I'm going to start my next BBB and its going to be maple flavored.  I'm wondering if I use Pops and substitute maple syrup or sugar for the white sugar if that would be sufficient or if I should add maple extract as well?

I have maple wood to smoke it over too but I want that sweet maple sugar taste.

Anyways if you help me out I'll share some QVIEW!

Thanks guys!


----------



## SmokinAl (Sep 1, 2011)

Don't think you'll need the maple extract, the syrup should be fine.
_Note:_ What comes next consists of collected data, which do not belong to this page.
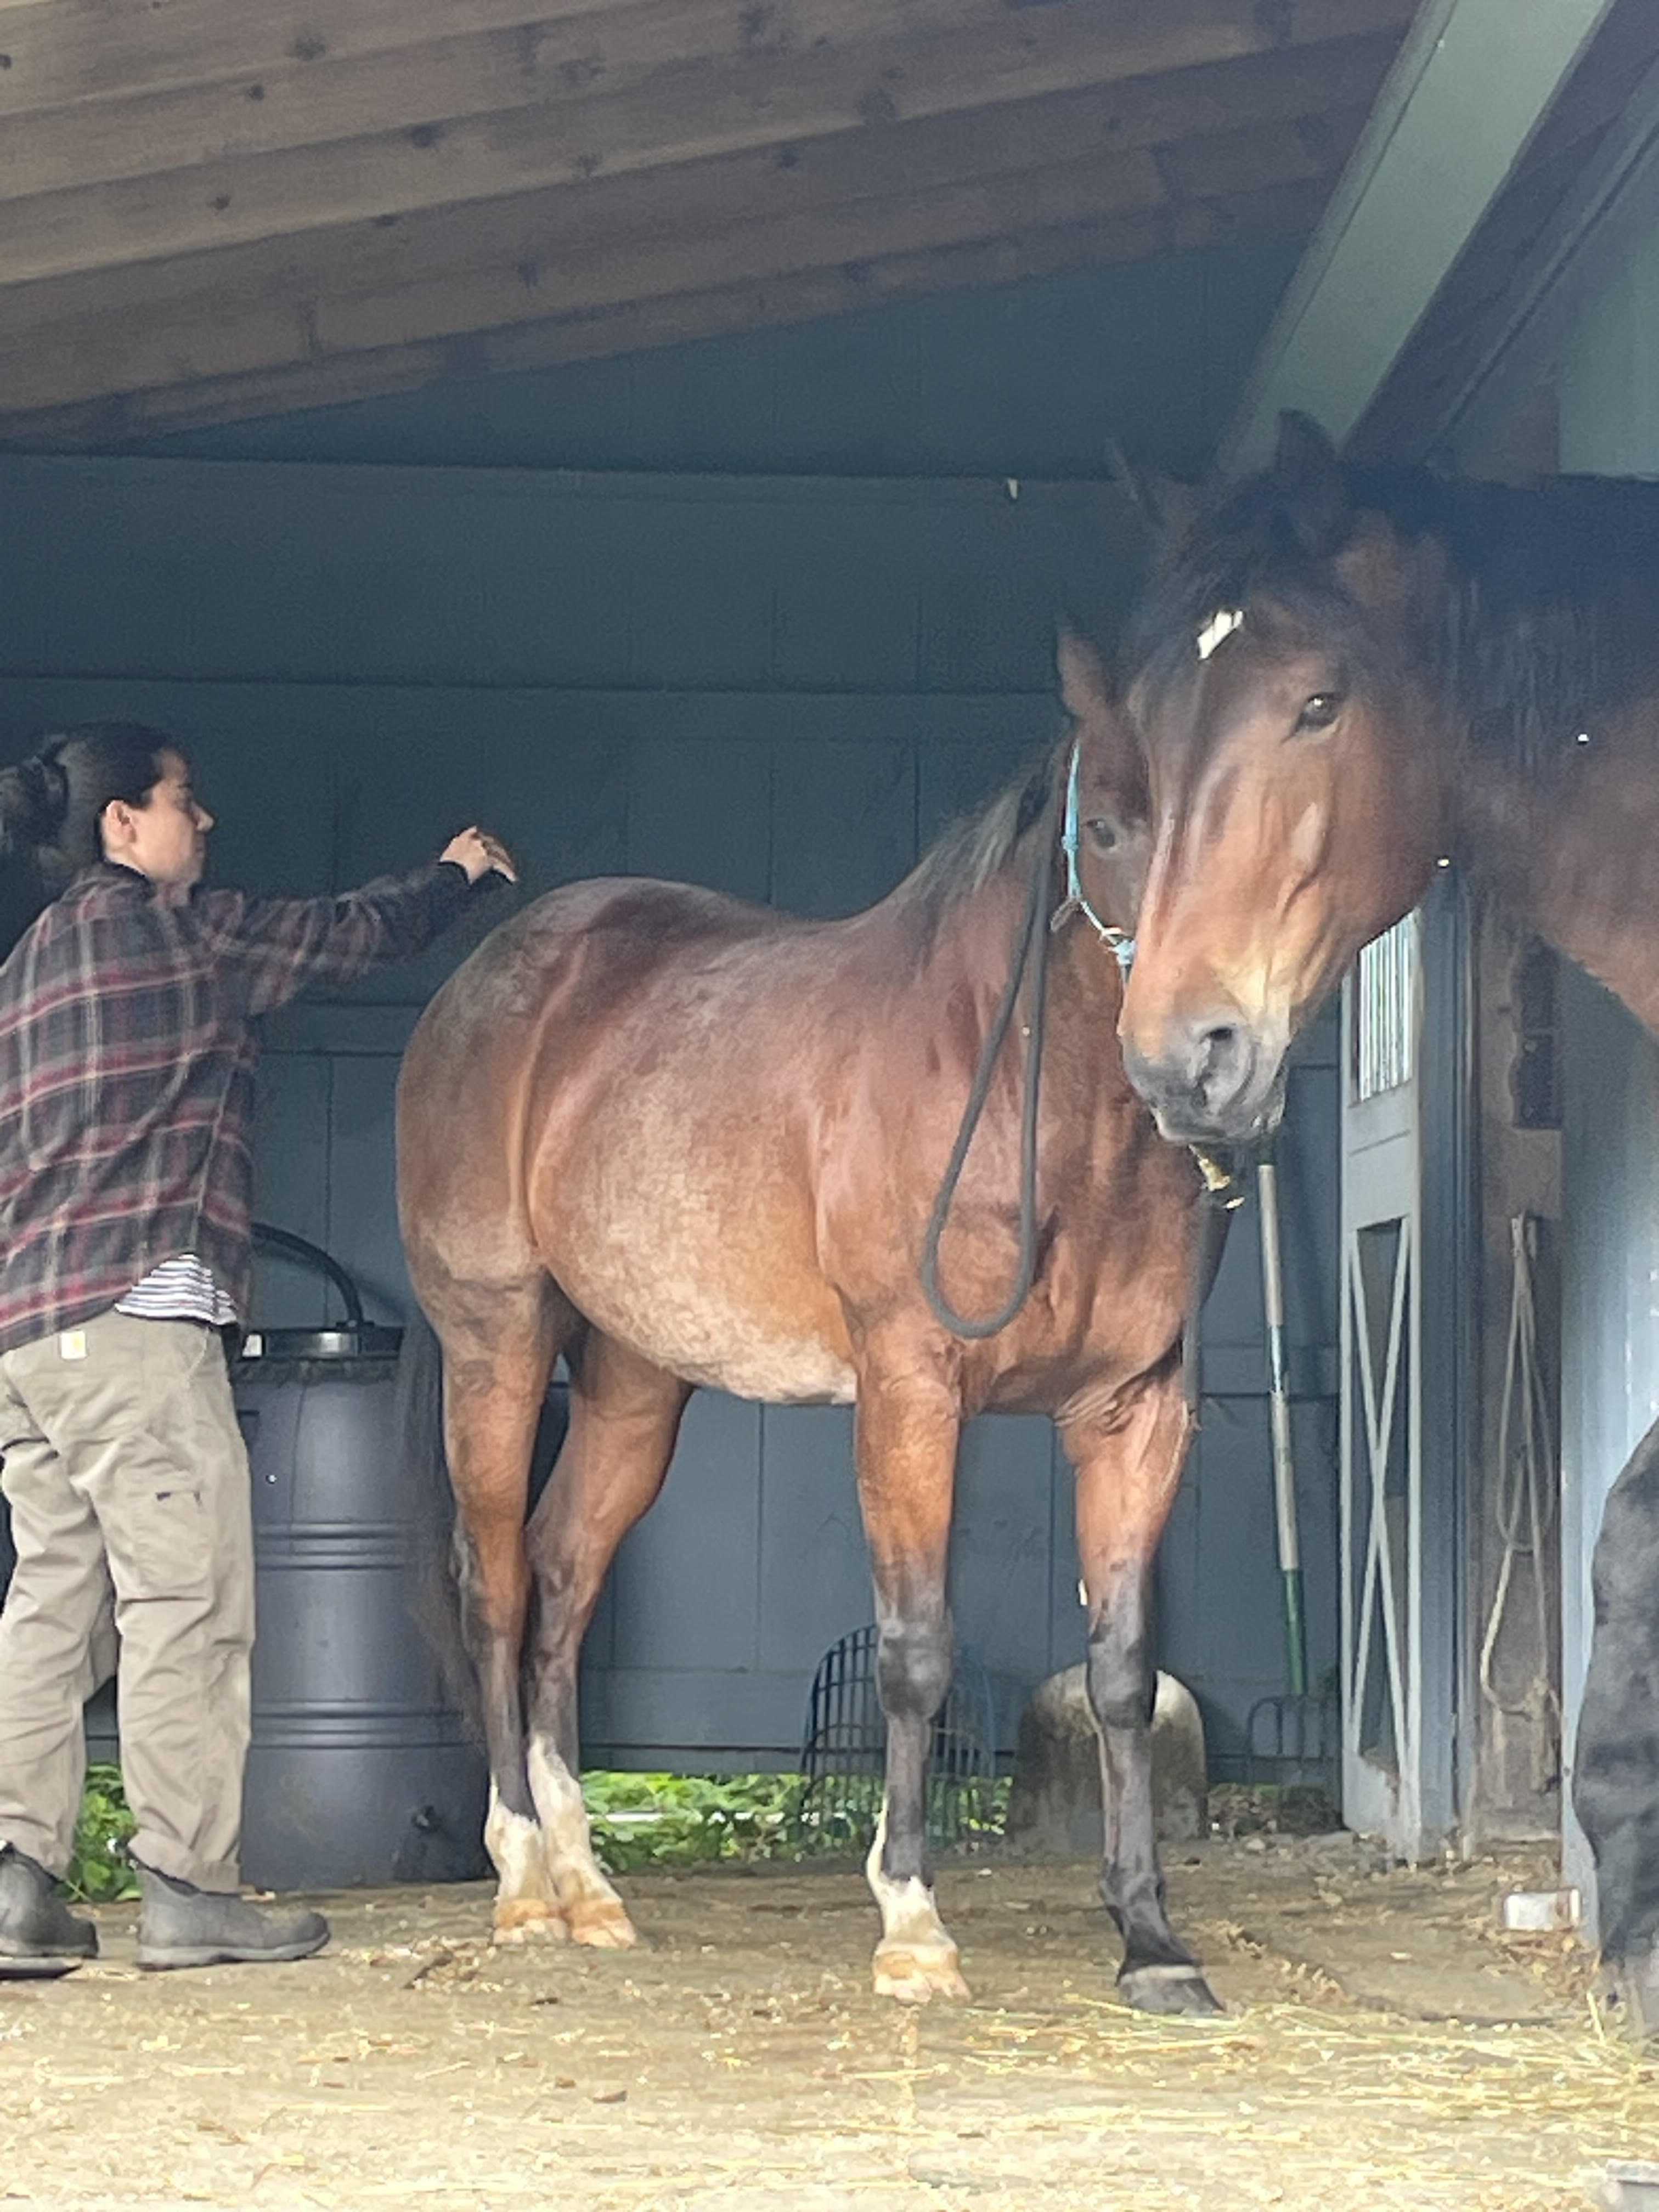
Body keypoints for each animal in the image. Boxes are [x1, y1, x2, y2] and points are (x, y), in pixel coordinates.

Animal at [395, 630, 1226, 2013]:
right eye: (1105, 826)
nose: (1202, 1059)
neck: (1020, 1095)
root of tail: (483, 980)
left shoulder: (1135, 1409)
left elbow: (1124, 1674)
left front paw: (1153, 1941)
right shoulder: (907, 1392)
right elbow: (917, 1647)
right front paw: (913, 1922)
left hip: (636, 1381)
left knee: (565, 1574)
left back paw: (587, 1884)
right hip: (496, 1343)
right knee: (499, 1579)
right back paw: (520, 1878)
You can always put some extra syrup on it when you smoke it.


----------



## venture (Sep 1, 2011)

X2 on Al.  I like to add the maple syrup part way into the smoke to give the smoke a better shot and to still have time to set the glaze.  Subbing in the maple sugar is an interesting idea.  Let us know if you try that. I have never tried the extract, I would be worried about that, but again, if you try it, let us know?

Good luck and good smoking.


----------



## magnum3672 (Sep 1, 2011)

I'll try sugar for one and syrup for the other.  I'll post all results.


----------



## magnum3672 (Nov 10, 2011)

Syrup was a rousing success.  It was nice and maple-ey but I would still add some syrup during the smoking process.  If you are willing or able I suggest switching out.

And if you're comfortable with the price difference. A dollar a lb vs 8 bucks for 2 cups.


----------



## bluebombersfan (Nov 10, 2011)

I have made a few Canadian Bacons and added maple sryup to them just before I smoke.  They turn out amazing!!


----------



## magnum3672 (Nov 15, 2011)

My latest batch didn't have any maple in it and I'm sorely missing it.  I guess I'll HAVE to eat this high end delicious bacon without that maple-ey flavor.


----------